By Andrew Soboeiro
When most people picture deportations, they imagine ICE and other Federal agencies rounding up immigrants and sending them out of the country. But ICE lacks the numbers to do much deporting on its own, and thus needs to enlist the cooperation of local law enforcement agencies. The Charlotte-Mecklenburg Police Department in North Carolina is one such agency. Despite having an official policy that forbids asking arrestees about their immigration status, the Charlotte police participate in an ICE program that gathers data on all immigrants they arrest. This controversial policy has led to hundreds of deportations, and recently came under fire for creating a rift between Charlotte police officers and the people they protect.
Guide to 287(g)
Section 287(g) is a program that encourages local police to share data on immigrants they apprehend. Authorized under the Illegal Immigration Reform and Immigrant Responsibility Act of 1996, it lets Federal immigration officials delegate authority to local law enforcement agencies. The Charlotte-Mecklenburg Police Department has participated in this program since 2006. Whenever it arrests someone, it asks them if they are a US citizen and if they were born in the United States. If it finds evidence they are undocumented, it detains them and contacts Federal authorities. The Charlotte police have processed more than 15,000 people in this way and deported hundreds; in 2017 alone, it put 288 people on the path to deportation.
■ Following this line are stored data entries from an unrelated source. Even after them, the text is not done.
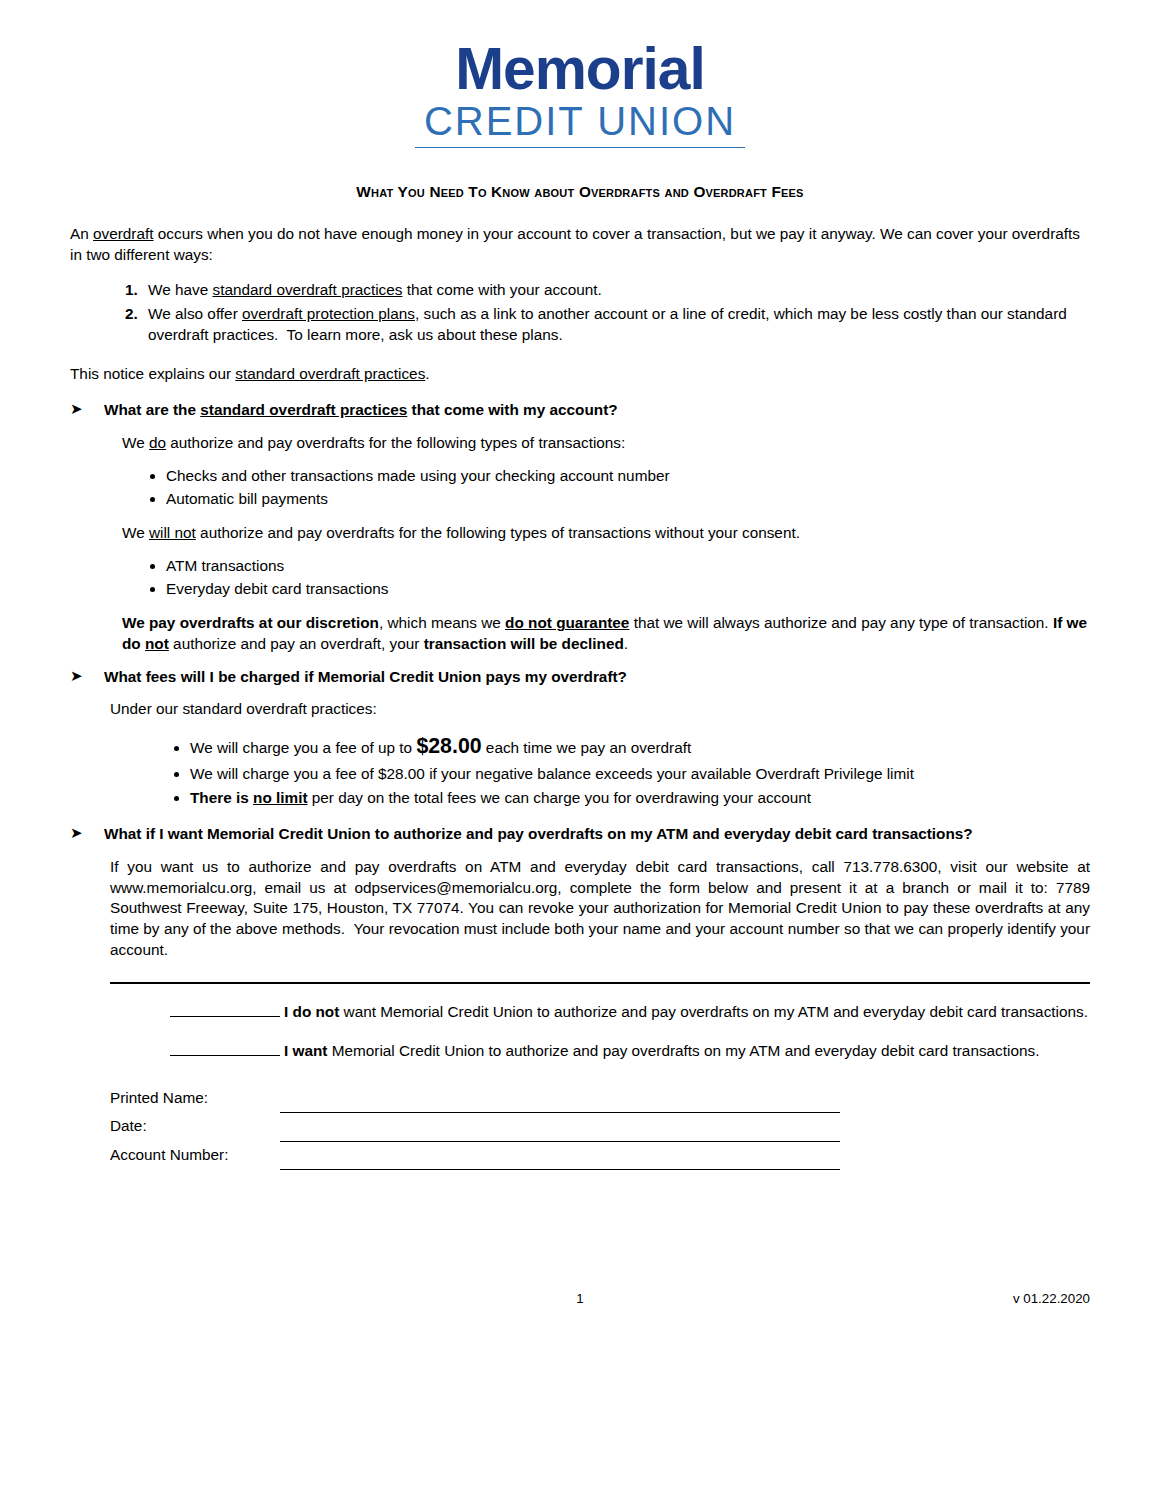Memorial
CREDIT UNION
What You Need To Know about Overdrafts and Overdraft Fees
An overdraft occurs when you do not have enough money in your account to cover a transaction, but we pay it anyway. We can cover your overdrafts in two different ways:
We have standard overdraft practices that come with your account.
We also offer overdraft protection plans, such as a link to another account or a line of credit, which may be less costly than our standard overdraft practices. To learn more, ask us about these plans.
This notice explains our standard overdraft practices.
➤
What are the standard overdraft practices that come with my account?
We do authorize and pay overdrafts for the following types of transactions:
Checks and other transactions made using your checking account number
Automatic bill payments
We will not authorize and pay overdrafts for the following types of transactions without your consent.
ATM transactions
Everyday debit card transactions
We pay overdrafts at our discretion, which means we do not guarantee that we will always authorize and pay any type of transaction. If we do not authorize and pay an overdraft, your transaction will be declined.
➤
What fees will I be charged if Memorial Credit Union pays my overdraft?
Under our standard overdraft practices:
We will charge you a fee of up to $28.00 each time we pay an overdraft
We will charge you a fee of $28.00 if your negative balance exceeds your available Overdraft Privilege limit
There is no limit per day on the total fees we can charge you for overdrawing your account
➤
What if I want Memorial Credit Union to authorize and pay overdrafts on my ATM and everyday debit card transactions?
If you want us to authorize and pay overdrafts on ATM and everyday debit card transactions, call 713.778.6300, visit our website at www.memorialcu.org, email us at odpservices@memorialcu.org, complete the form below and present it at a branch or mail it to: 7789 Southwest Freeway, Suite 175, Houston, TX 77074. You can revoke your authorization for Memorial Credit Union to pay these overdrafts at any time by any of the above methods. Your revocation must include both your name and your account number so that we can properly identify your account.
I do not want Memorial Credit Union to authorize and pay overdrafts on my ATM and everyday debit card transactions.
I want Memorial Credit Union to authorize and pay overdrafts on my ATM and everyday debit card transactions.
| Printed Name: | |
| Date: | |
| Account Number: | |
1
v 01.22.2020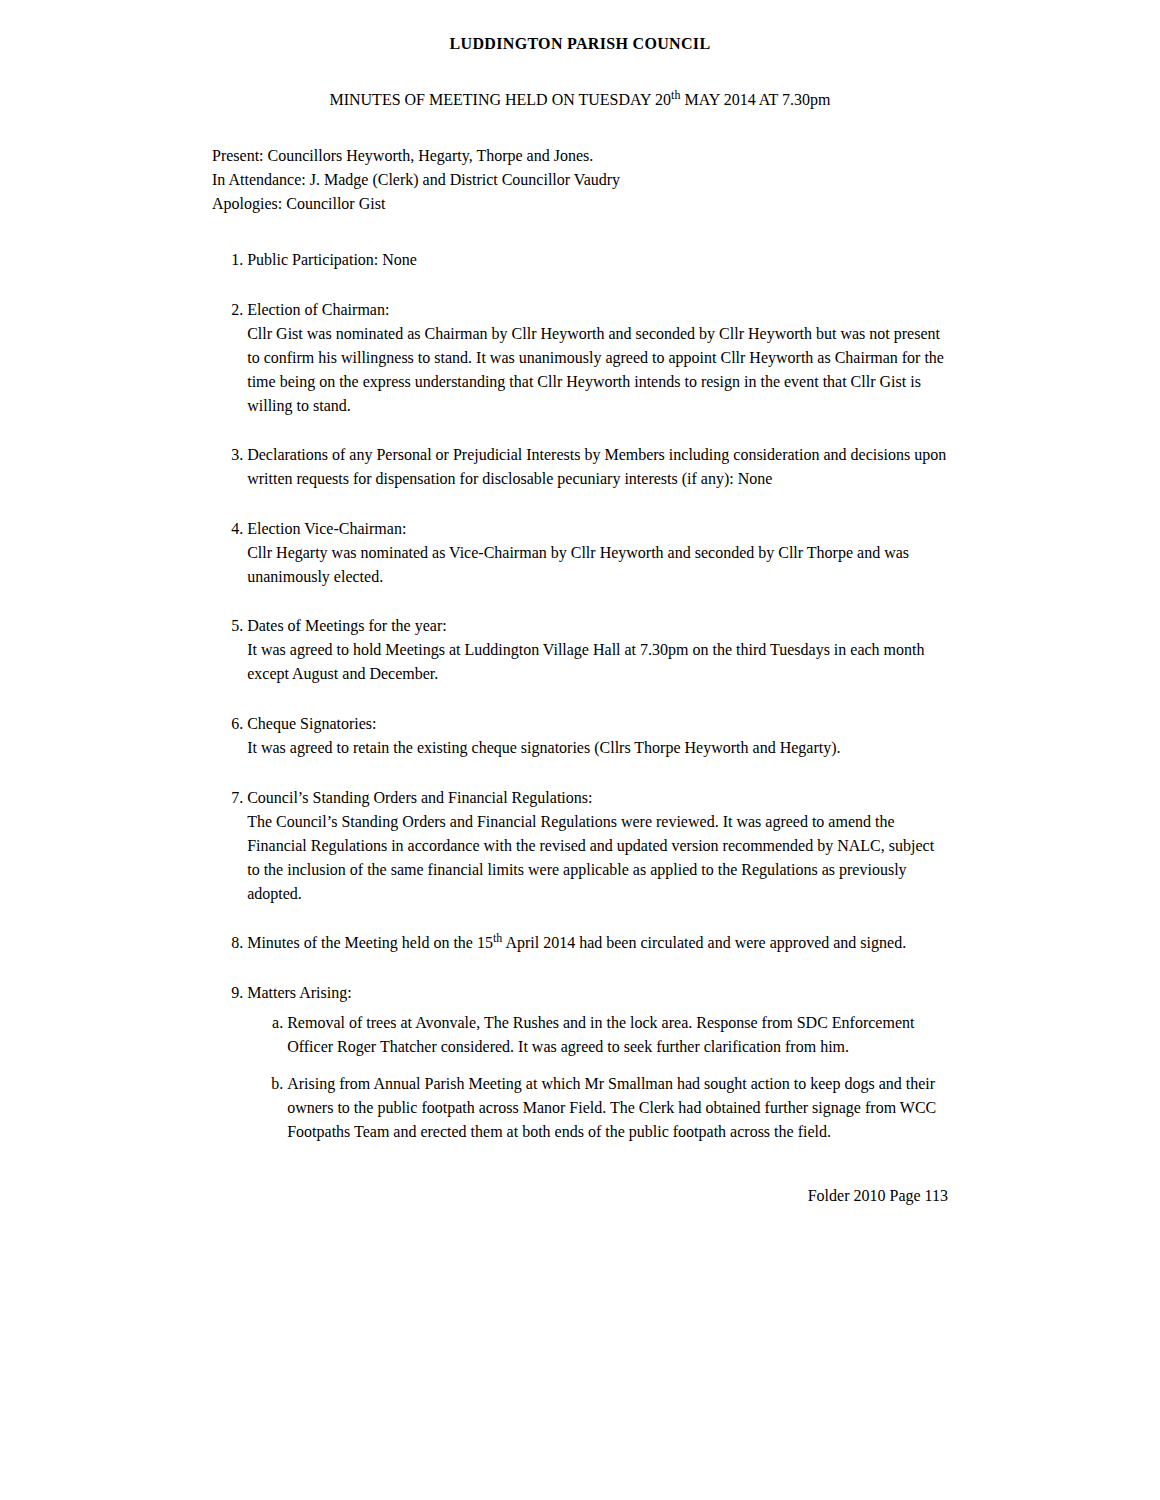LUDDINGTON PARISH COUNCIL
MINUTES OF MEETING HELD ON TUESDAY 20th MAY 2014 AT 7.30pm
Present: Councillors Heyworth, Hegarty, Thorpe and Jones.
In Attendance: J. Madge (Clerk) and District Councillor Vaudry
Apologies: Councillor Gist
Public Participation: None
Election of Chairman: Cllr Gist was nominated as Chairman by Cllr Heyworth and seconded by Cllr Heyworth but was not present to confirm his willingness to stand. It was unanimously agreed to appoint Cllr Heyworth as Chairman for the time being on the express understanding that Cllr Heyworth intends to resign in the event that Cllr Gist is willing to stand.
Declarations of any Personal or Prejudicial Interests by Members including consideration and decisions upon written requests for dispensation for disclosable pecuniary interests (if any): None
Election Vice-Chairman: Cllr Hegarty was nominated as Vice-Chairman by Cllr Heyworth and seconded by Cllr Thorpe and was unanimously elected.
Dates of Meetings for the year: It was agreed to hold Meetings at Luddington Village Hall at 7.30pm on the third Tuesdays in each month except August and December.
Cheque Signatories: It was agreed to retain the existing cheque signatories (Cllrs Thorpe Heyworth and Hegarty).
Council’s Standing Orders and Financial Regulations: The Council’s Standing Orders and Financial Regulations were reviewed. It was agreed to amend the Financial Regulations in accordance with the revised and updated version recommended by NALC, subject to the inclusion of the same financial limits were applicable as applied to the Regulations as previously adopted.
Minutes of the Meeting held on the 15th April 2014 had been circulated and were approved and signed.
Matters Arising:
Removal of trees at Avonvale, The Rushes and in the lock area. Response from SDC Enforcement Officer Roger Thatcher considered. It was agreed to seek further clarification from him.
Arising from Annual Parish Meeting at which Mr Smallman had sought action to keep dogs and their owners to the public footpath across Manor Field. The Clerk had obtained further signage from WCC Footpaths Team and erected them at both ends of the public footpath across the field.
Folder 2010 Page 113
Charlotte’s participation in 287(g) was controversial from the start, but it has attracted particularly strong criticism lately. In light of ICE’s recent raids and the broader anti-immigrant attitude of the Trump Administration, many Charlotteans have argued that their city should not be participating in this initiative. Critics claim it makes immigrants unwilling to cooperate with the police, thereby undermining public safety. Many also believe it violates due process and encourages unfair treatment of arrestees, pointing out that even teenage immigrants have been detained for months as a result of this program.
Despite these negative effects, 287(g) still has its defenders, including Mecklenburg County Sheriff Irwin Carmichael. He believes that the program helps police identify dangerous fugitives who would otherwise fly under the radar. Carmichael is also skeptical of the claim that 287(g) prevents the community from trusting and cooperating with law enforcement, pointing out that local police chiefs have not reported any such problems. Overall, he thinks Charlotte has gained far more than it has lost by cooperating with ICE.
A Choice for Charlotte
Although city council members and other authorities have criticized 287(g), only the Mecklenburg County Sheriff has the authority to end it. Thus as long as Carmichael holds this title, Charlotte will remain in the program. But Charlotteans have the opportunity to vote him out this May. Carmichael is a Democrat, and both of his rivals in the Democratic primary oppose the program. If Democrats unify around one of these candidates in May and then turn out for them in the general election this fall, they can stop this divisive program and reestablish Charlotte’s support for immigrant rights.